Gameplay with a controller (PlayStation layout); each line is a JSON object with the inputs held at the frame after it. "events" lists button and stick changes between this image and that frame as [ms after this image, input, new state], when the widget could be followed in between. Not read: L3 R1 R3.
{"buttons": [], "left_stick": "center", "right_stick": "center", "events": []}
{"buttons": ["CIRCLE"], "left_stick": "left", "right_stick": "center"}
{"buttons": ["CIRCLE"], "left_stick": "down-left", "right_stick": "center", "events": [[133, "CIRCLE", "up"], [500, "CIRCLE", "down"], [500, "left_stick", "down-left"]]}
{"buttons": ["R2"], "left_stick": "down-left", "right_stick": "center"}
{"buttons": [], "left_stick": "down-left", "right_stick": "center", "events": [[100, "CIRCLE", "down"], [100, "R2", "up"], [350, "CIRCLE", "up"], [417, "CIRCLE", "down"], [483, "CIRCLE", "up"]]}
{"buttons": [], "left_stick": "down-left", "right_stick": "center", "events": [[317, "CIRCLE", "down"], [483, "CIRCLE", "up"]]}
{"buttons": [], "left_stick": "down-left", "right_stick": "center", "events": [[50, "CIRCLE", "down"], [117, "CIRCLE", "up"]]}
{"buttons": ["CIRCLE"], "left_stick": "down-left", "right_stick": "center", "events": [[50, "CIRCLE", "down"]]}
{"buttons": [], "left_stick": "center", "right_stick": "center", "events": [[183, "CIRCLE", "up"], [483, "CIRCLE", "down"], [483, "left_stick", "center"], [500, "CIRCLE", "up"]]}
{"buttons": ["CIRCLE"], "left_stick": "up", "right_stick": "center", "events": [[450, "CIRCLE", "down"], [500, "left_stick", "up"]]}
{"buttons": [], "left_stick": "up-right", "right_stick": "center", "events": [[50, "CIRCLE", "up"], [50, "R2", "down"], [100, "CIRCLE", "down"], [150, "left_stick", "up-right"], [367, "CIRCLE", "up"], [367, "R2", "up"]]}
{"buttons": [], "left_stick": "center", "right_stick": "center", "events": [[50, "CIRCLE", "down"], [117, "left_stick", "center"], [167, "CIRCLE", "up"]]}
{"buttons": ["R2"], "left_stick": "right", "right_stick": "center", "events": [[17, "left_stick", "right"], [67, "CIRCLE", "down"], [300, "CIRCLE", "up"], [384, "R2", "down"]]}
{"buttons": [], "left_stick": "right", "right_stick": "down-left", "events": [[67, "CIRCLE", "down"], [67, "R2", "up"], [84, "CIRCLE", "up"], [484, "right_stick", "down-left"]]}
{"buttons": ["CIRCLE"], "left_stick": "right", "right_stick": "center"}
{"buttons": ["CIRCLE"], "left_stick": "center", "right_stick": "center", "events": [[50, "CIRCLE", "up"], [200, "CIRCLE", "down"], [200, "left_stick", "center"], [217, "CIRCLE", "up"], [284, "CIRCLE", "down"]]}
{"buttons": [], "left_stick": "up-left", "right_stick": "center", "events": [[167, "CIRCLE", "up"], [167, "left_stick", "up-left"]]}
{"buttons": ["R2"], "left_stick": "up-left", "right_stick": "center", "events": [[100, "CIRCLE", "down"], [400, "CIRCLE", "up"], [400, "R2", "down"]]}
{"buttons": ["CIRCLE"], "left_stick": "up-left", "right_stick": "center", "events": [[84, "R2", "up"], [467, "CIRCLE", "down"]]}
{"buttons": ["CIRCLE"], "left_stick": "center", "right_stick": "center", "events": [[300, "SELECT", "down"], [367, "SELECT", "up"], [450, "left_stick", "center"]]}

★ ★ ★ ★

*EXERCISE REQUIREMENTS:* Each line of the listing must appear in the answer exactly as above.

*RESPONSE TO THE EXERCISE:*
Gameplay with a controller (PlayStation layout); each line is a JSON object with the inputs held at the frame after it. "events" lists button and stick changes between this image and that frame as [ms after this image, input, new state], when the widget could be followed in between. Not read: L3 R1 R3.
{"buttons": [], "left_stick": "center", "right_stick": "center", "events": []}
{"buttons": ["CIRCLE"], "left_stick": "left", "right_stick": "center"}
{"buttons": ["CIRCLE"], "left_stick": "down-left", "right_stick": "center", "events": [[133, "CIRCLE", "up"], [500, "CIRCLE", "down"], [500, "left_stick", "down-left"]]}
{"buttons": ["R2"], "left_stick": "down-left", "right_stick": "center"}
{"buttons": [], "left_stick": "down-left", "right_stick": "center", "events": [[100, "CIRCLE", "down"], [100, "R2", "up"], [350, "CIRCLE", "up"], [417, "CIRCLE", "down"], [483, "CIRCLE", "up"]]}
{"buttons": [], "left_stick": "down-left", "right_stick": "center", "events": [[317, "CIRCLE", "down"], [483, "CIRCLE", "up"]]}
{"buttons": [], "left_stick": "down-left", "right_stick": "center", "events": [[50, "CIRCLE", "down"], [117, "CIRCLE", "up"]]}
{"buttons": ["CIRCLE"], "left_stick": "down-left", "right_stick": "center", "events": [[50, "CIRCLE", "down"]]}
{"buttons": [], "left_stick": "center", "right_stick": "center", "events": [[183, "CIRCLE", "up"], [483, "CIRCLE", "down"], [483, "left_stick", "center"], [500, "CIRCLE", "up"]]}
{"buttons": ["CIRCLE"], "left_stick": "up", "right_stick": "center", "events": [[450, "CIRCLE", "down"], [500, "left_stick", "up"]]}
{"buttons": [], "left_stick": "up-right", "right_stick": "center", "events": [[50, "CIRCLE", "up"], [50, "R2", "down"], [100, "CIRCLE", "down"], [150, "left_stick", "up-right"], [367, "CIRCLE", "up"], [367, "R2", "up"]]}
{"buttons": [], "left_stick": "center", "right_stick": "center", "events": [[50, "CIRCLE", "down"], [117, "left_stick", "center"], [167, "CIRCLE", "up"]]}
{"buttons": ["R2"], "left_stick": "right", "right_stick": "center", "events": [[17, "left_stick", "right"], [67, "CIRCLE", "down"], [300, "CIRCLE", "up"], [384, "R2", "down"]]}
{"buttons": [], "left_stick": "right", "right_stick": "down-left", "events": [[67, "CIRCLE", "down"], [67, "R2", "up"], [84, "CIRCLE", "up"], [484, "right_stick", "down-left"]]}
{"buttons": ["CIRCLE"], "left_stick": "right", "right_stick": "center"}
{"buttons": ["CIRCLE"], "left_stick": "center", "right_stick": "center", "events": [[50, "CIRCLE", "up"], [200, "CIRCLE", "down"], [200, "left_stick", "center"], [217, "CIRCLE", "up"], [284, "CIRCLE", "down"]]}
{"buttons": [], "left_stick": "up-left", "right_stick": "center", "events": [[167, "CIRCLE", "up"], [167, "left_stick", "up-left"]]}
{"buttons": ["R2"], "left_stick": "up-left", "right_stick": "center", "events": [[100, "CIRCLE", "down"], [400, "CIRCLE", "up"], [400, "R2", "down"]]}
{"buttons": ["CIRCLE"], "left_stick": "up-left", "right_stick": "center", "events": [[84, "R2", "up"], [467, "CIRCLE", "down"]]}
{"buttons": ["CIRCLE"], "left_stick": "center", "right_stick": "center", "events": [[300, "SELECT", "down"], [367, "SELECT", "up"], [450, "left_stick", "center"]]}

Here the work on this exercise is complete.